Supplied entries –
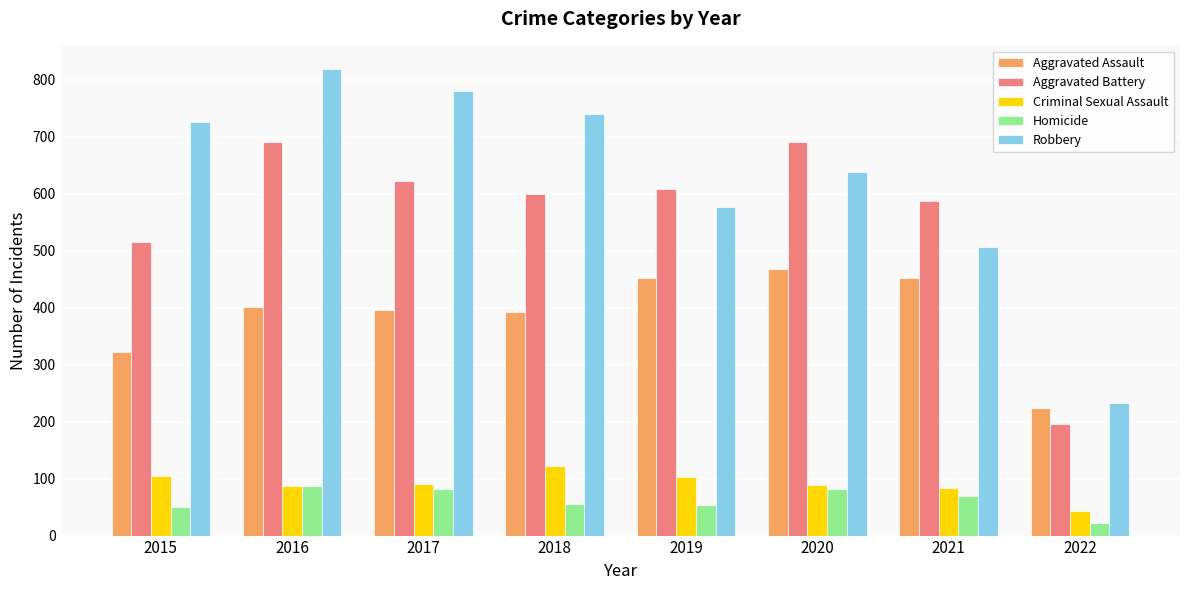

What is the highest value of the Criminal Sexual Assault series?

122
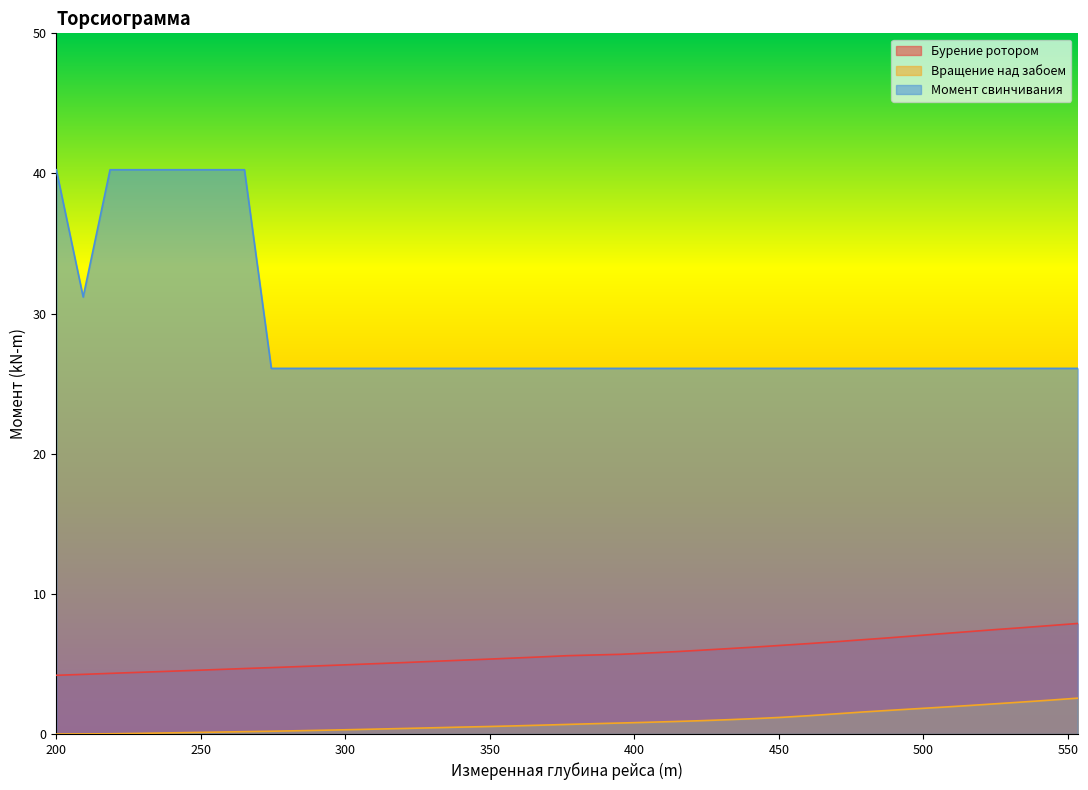

Rank the series at 330.2 from highest to lowest value.

Момент свинчивания, Бурение ротором, Вращение над забоем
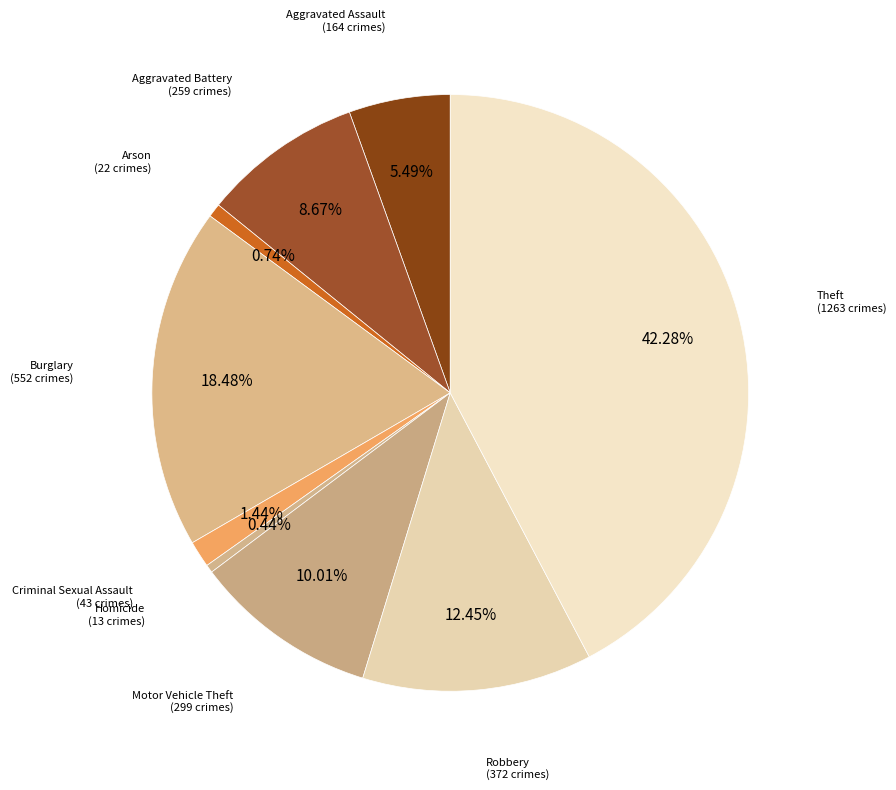

To the nearest percent, what is the average slice percentage?

11%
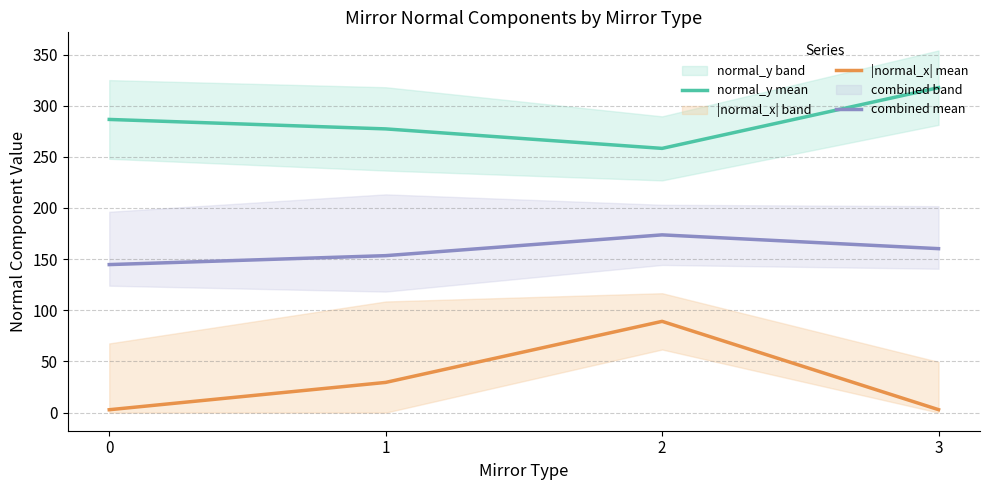

How many data points in combined mean are less than 160?

2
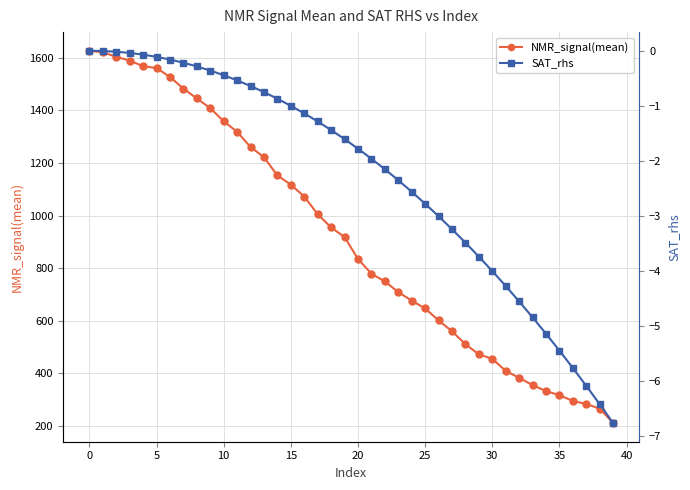

True or false: NMR_signal(mean) and SAT_rhs cross at least once.

False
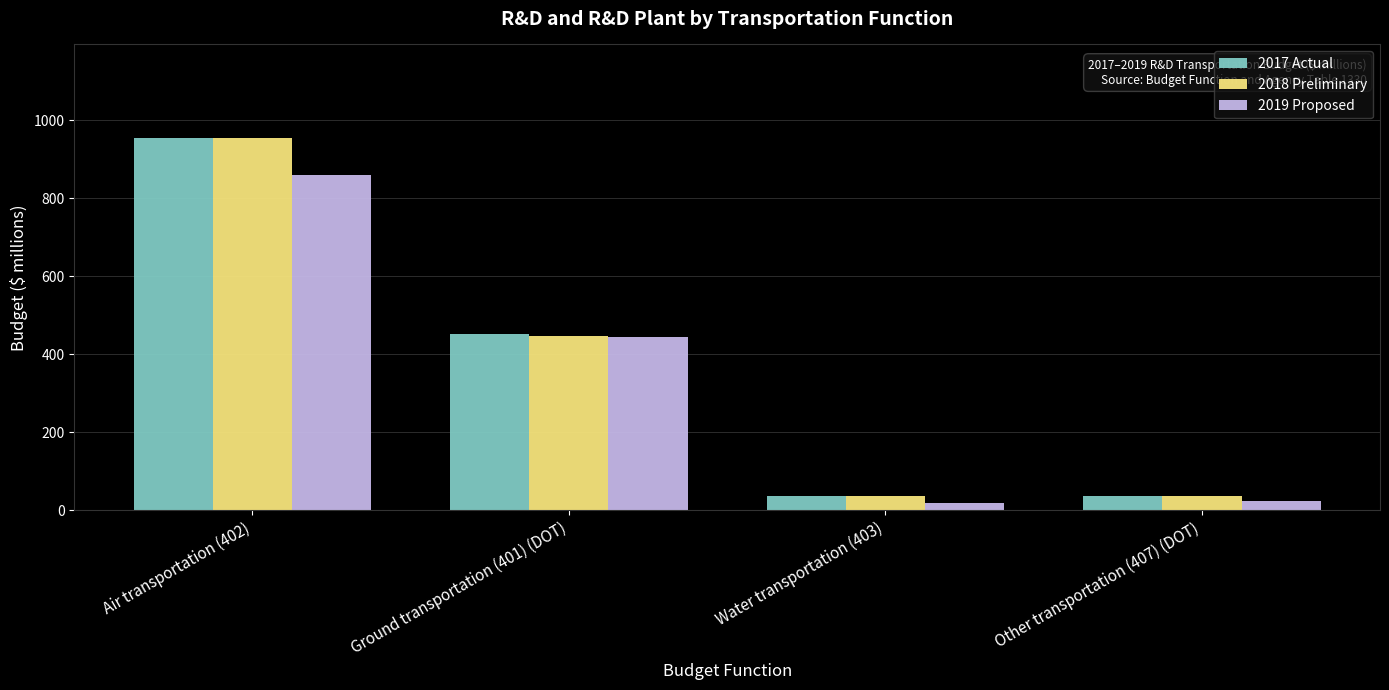

What is the average value of the 2018 Preliminary series?

368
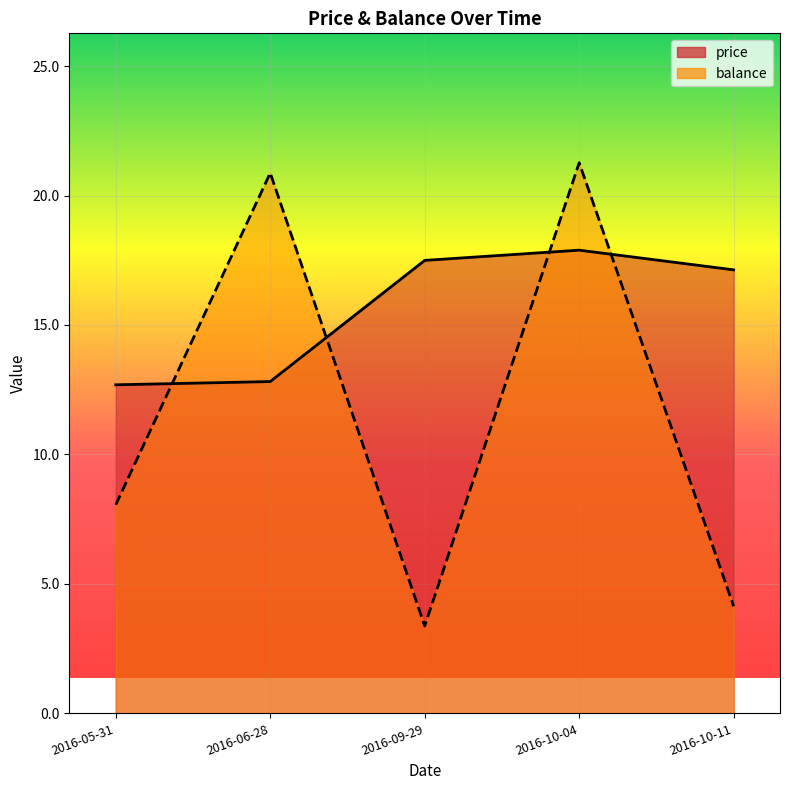

Reading left to right, extract all data points from this chart.

price: 12.7	12.8	17.5	17.9	17.1
balance: 8.1	20.9	3.4	21.3	4.1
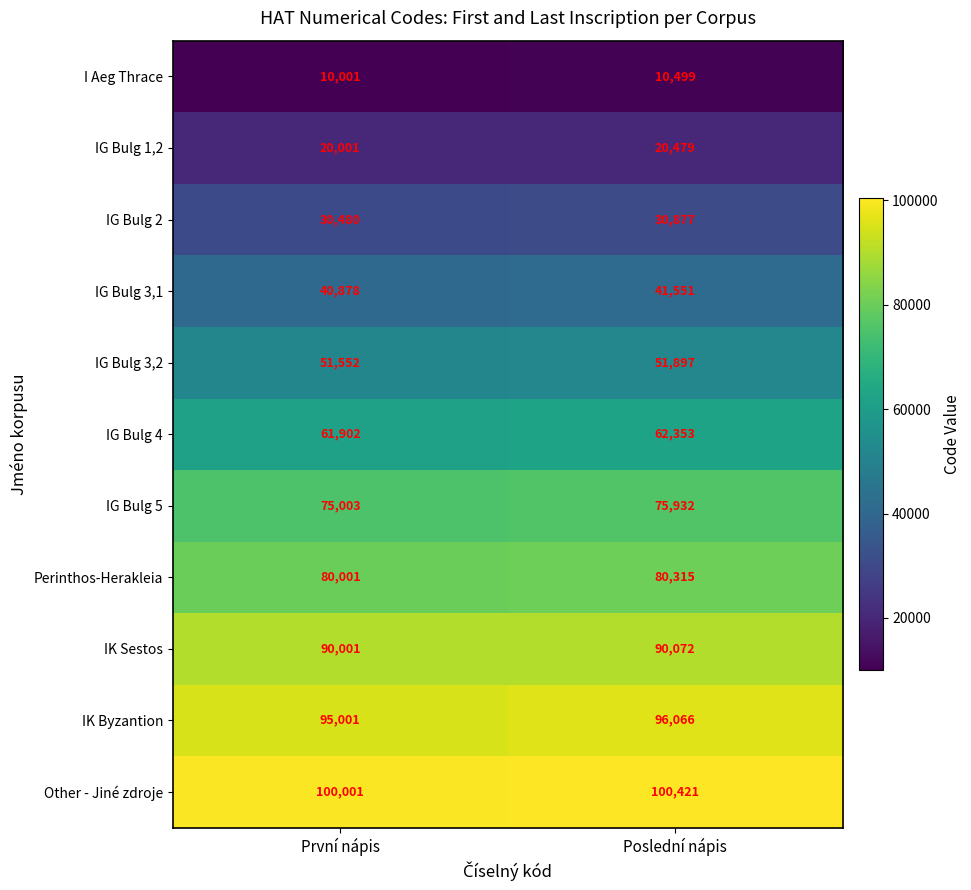

What is the total value across all series at Poslední nápis?

660462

Task details – Copy out every line of the records above word for word, leaving out the pictures.

Answer box –
What is the highest value of the Criminal Sexual Assault series?

122

Rank the series at 330.2 from highest to lowest value.

Момент свинчивания, Бурение ротором, Вращение над забоем

To the nearest percent, what is the average slice percentage?

11%

How many data points in combined mean are less than 160?

2

True or false: NMR_signal(mean) and SAT_rhs cross at least once.

False

What is the average value of the 2018 Preliminary series?

368

Reading left to right, extract all data points from this chart.

price: 12.7	12.8	17.5	17.9	17.1
balance: 8.1	20.9	3.4	21.3	4.1

What is the total value across all series at Poslední nápis?

660462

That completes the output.